- [Selected extract]:

A proprietary colour designation for vivid blue sapphires issued by GemResearch Swisslab

Colour & clarity gradingView in dictionary · 620 words

GRS Royal Blue is a colour designation issued by GemResearch Swisslab (GRS), the Lucerne-based gemmological laboratory, to sapphires whose colour meets the laboratory's proprietary reference standard for vivid blue with medium-to-medium-dark tone and high saturation. The call appears as a supplementary notation on the GRS report — typically rendered as GRS-type "Royal Blue" — and is among the most commercially significant colour appellations in the sapphire trade, capable of meaningfully influencing hammer prices at auction and private-treaty sales alike.

What the Designation Describes

GRS evaluates colour against a set of physical master stones and standardised colour references developed in-house. A sapphire earning the Royal Blue designation must display a blue of sufficient saturation and depth to align with the historical ideal associated with the finest Kashmir, Burmese, and Ceylonese material — a pure, richly saturated blue free of grey or violet modifiers that would shift the stone toward "cornflower" or "violet-blue" territory. The tone range targeted is broadly medium to medium-dark: stones that are too pale fall toward the GRS-type "Cornflower Blue" designation, while stones that are excessively dark lose the luminosity the market prizes.

The designation is origin-agnostic in principle: GRS applies it to any sapphire meeting the colour threshold regardless of provenance. In practice, however, the stones most frequently receiving the call originate from Kashmir, Burma (Mogok), and Sri Lanka (Ceylon), the three localities whose finest productions historically defined the royal blue standard in the trade.

How It Appears on a GRS Report

GRS laboratory reports are structured to separate origin determination from colour description. The colour designation is appended as a trade-colour remark, phrased in the format GRS-type "Royal Blue" to make clear that the term reflects GRS's proprietary colour reference rather than a universally standardised grade. This convention — placing the laboratory's name before the colour call — was introduced to signal that different laboratories may apply similar-sounding terms using different criteria, and that the GRS call is traceable specifically to GRS's reference system.

Market Significance

Within the international sapphire market, the GRS Royal Blue designation functions as a quality signal that buyers and sellers treat as a meaningful price variable. Fine sapphires accompanied by a GRS report bearing the Royal Blue colour call routinely command premiums over comparable stones graded without such a notation, reflecting collector and investor confidence in the consistency of GRS's colour standards. The designation carries particular weight in Asian auction markets — notably Hong Kong — where GRS reports have historically enjoyed strong acceptance alongside those of Gübelin and SSEF.

It should be noted that the premium attached to any colour designation is ultimately a market convention rather than an intrinsic property of the stone. A sapphire of identical colour assessed by a different laboratory may receive a differently worded description, and buyers sophisticated in gemmology evaluate the physical stone alongside the report rather than relying on the designation alone.

Relationship to Other Blue Colour Calls

GRS employs a family of colour designations for blue sapphires, of which Royal Blue represents the most commercially prestigious tier. The GRS-type "Cornflower Blue" designation describes lighter, more violetish blues — the colour associated with fine Sri Lankan material of a particular character — while stones of very deep tone may simply be described by their colour without a named trade-colour appellation. The distinctions between these calls are consequential in the market: a Cornflower Blue and a Royal Blue sapphire of otherwise equivalent quality can differ substantially in price, reflecting buyer preference for the deeper, more saturated standard.

Laboratory Context

GemResearch Swisslab was founded in 1974 and is headquartered in Lucerne, Switzerland, with additional offices in Bangkok and Hong Kong. It is one of the three major Swiss-based laboratories — alongside Gübelin Gem Lab and SSEF (Swiss Gemmological Institute) — whose reports are widely accepted in the fine-gemstone trade. GRS is particularly noted for its origin-determination work on sapphires and rubies from classic Asian localities, and its colour designation system has been developed in parallel with that origin expertise.

- [Prompt A]:
Summarize the GRS Royal Blue entry in two sentences.
- [Prompt B]:
According to the GRS Royal Blue entry, in what year was GemResearch Swisslab founded?

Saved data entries
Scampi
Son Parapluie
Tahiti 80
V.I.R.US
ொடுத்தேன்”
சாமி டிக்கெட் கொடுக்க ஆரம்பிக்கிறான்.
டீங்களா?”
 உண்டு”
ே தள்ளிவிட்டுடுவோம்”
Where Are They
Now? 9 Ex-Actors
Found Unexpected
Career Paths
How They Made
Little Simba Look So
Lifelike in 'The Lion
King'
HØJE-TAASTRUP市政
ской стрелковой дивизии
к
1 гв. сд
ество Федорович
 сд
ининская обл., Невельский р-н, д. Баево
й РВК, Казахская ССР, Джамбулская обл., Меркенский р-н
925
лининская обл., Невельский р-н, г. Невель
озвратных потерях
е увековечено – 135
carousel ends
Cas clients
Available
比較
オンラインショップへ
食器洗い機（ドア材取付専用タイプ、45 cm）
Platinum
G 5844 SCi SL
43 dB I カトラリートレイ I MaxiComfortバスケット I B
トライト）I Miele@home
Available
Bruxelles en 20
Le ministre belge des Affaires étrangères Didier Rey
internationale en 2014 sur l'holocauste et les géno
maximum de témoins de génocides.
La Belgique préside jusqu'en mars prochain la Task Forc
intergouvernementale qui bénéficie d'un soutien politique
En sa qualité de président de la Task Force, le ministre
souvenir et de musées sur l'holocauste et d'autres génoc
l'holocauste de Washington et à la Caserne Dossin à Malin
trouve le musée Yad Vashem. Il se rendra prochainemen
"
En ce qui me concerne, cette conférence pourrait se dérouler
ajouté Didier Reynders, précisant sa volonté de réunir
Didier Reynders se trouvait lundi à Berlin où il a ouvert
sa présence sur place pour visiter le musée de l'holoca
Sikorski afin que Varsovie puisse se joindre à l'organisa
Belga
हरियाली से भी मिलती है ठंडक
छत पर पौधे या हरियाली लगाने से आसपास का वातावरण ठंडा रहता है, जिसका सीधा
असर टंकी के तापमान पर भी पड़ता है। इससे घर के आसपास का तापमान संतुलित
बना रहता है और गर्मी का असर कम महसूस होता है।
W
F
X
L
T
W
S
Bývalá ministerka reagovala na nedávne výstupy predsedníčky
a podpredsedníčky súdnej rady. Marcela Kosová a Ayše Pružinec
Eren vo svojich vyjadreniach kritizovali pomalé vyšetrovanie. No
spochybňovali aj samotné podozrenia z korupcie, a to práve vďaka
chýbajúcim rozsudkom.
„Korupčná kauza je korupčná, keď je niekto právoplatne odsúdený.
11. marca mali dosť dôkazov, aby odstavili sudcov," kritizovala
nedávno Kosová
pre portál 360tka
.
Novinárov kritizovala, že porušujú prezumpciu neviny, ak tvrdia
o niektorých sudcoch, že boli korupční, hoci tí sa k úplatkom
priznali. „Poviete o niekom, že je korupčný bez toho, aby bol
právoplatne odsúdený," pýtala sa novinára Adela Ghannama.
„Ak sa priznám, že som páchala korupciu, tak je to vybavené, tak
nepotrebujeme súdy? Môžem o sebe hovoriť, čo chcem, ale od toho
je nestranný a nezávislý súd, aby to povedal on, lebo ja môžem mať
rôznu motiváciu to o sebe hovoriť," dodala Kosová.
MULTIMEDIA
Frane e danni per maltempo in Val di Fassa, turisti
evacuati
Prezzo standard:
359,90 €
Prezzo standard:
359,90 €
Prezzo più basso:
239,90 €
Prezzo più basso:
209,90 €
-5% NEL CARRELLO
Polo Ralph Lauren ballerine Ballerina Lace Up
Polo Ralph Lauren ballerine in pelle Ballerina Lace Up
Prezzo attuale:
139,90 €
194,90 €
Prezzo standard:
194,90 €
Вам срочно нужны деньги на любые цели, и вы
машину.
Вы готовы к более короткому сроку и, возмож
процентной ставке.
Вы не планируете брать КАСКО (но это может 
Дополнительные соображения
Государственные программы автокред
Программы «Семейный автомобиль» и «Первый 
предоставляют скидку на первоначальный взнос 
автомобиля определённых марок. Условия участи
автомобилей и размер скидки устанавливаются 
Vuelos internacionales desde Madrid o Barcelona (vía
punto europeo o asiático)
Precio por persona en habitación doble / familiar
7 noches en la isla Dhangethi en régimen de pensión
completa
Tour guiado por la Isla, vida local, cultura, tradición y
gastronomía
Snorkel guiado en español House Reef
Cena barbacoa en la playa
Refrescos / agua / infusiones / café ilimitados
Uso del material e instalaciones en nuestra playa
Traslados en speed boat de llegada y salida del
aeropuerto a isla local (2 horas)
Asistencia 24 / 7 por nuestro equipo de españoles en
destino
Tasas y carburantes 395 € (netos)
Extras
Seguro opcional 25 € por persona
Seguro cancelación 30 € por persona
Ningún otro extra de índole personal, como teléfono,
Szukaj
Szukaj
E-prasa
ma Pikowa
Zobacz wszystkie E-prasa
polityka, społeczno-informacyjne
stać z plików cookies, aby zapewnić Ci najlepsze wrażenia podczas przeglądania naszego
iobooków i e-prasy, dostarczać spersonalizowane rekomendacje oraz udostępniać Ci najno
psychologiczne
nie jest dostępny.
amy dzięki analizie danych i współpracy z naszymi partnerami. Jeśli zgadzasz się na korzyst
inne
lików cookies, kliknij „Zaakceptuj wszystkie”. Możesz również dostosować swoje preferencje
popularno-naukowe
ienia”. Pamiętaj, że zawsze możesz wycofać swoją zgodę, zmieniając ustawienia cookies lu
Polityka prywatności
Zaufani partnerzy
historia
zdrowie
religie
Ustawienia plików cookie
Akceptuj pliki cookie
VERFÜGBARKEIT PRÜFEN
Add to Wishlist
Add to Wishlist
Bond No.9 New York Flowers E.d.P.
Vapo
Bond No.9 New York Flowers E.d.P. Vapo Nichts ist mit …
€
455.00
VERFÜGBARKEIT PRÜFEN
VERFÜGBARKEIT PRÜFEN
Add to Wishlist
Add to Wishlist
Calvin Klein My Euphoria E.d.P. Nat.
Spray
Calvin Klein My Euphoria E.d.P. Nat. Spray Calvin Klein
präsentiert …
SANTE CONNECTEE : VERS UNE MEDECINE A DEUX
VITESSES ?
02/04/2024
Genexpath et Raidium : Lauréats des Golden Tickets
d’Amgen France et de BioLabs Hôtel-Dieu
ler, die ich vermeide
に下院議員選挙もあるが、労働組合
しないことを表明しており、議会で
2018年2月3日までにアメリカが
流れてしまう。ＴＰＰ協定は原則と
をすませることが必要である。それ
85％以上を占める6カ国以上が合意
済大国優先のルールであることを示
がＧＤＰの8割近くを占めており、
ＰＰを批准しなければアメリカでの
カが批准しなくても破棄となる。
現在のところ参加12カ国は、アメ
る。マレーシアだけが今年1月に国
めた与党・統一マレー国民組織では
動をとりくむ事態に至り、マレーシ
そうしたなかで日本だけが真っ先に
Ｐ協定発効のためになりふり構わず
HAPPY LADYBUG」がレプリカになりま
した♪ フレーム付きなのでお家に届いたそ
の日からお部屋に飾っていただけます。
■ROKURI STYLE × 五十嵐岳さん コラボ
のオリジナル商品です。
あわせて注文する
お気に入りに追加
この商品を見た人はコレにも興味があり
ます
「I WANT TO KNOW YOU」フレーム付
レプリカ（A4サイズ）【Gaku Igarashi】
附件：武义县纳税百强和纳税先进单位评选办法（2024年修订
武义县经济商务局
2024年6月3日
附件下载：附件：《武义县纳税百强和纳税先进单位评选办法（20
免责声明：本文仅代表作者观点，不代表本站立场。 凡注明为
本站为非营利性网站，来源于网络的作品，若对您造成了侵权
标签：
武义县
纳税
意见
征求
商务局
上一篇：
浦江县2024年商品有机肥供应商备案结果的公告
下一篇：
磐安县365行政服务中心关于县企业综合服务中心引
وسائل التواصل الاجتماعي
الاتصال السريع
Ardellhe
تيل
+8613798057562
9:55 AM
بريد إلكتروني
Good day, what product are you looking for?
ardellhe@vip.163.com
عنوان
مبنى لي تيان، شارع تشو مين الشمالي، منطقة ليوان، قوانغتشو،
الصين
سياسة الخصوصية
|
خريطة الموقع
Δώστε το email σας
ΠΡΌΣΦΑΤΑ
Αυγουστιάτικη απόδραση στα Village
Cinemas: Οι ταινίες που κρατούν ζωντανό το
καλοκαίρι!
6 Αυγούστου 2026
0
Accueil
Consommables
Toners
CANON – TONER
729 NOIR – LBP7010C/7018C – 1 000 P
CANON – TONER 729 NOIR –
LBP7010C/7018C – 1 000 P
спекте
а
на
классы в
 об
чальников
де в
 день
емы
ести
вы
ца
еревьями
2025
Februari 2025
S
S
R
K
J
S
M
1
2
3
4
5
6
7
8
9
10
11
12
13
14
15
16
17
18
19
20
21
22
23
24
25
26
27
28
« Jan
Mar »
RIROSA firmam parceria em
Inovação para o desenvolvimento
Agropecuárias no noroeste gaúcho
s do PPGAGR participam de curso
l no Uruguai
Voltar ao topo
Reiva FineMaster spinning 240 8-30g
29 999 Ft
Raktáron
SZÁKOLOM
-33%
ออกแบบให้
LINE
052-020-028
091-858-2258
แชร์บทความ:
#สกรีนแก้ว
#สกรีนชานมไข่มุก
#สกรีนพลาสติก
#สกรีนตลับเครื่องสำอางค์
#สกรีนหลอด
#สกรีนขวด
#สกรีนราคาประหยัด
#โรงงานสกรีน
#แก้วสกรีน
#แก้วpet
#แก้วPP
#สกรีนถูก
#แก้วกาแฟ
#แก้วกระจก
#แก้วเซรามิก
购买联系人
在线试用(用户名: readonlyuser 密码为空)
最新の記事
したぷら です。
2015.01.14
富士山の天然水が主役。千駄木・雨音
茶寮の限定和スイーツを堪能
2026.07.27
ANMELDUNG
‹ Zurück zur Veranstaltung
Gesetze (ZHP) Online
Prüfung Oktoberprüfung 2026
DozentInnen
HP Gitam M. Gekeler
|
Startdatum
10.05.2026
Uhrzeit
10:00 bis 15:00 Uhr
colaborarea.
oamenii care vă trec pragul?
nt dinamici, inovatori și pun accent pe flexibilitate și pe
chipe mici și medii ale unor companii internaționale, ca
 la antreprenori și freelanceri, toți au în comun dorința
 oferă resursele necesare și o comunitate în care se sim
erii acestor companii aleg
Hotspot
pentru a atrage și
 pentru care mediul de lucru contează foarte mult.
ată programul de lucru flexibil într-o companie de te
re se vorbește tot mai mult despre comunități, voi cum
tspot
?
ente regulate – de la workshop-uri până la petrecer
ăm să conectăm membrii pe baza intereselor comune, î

- [Task response A]:
GRS Royal Blue is a supplementary color designation that GemResearch Swisslab, the Lucerne-based gemological laboratory, gives to sapphires whose vivid, highly saturated blue of medium to medium-dark tone meets its proprietary reference standard, and it appears on reports as GRS-type "Royal Blue." It is among the most commercially significant color calls in the sapphire trade, and stones that carry it routinely command premiums over comparable stones graded without it.

- [Task response B]:
1974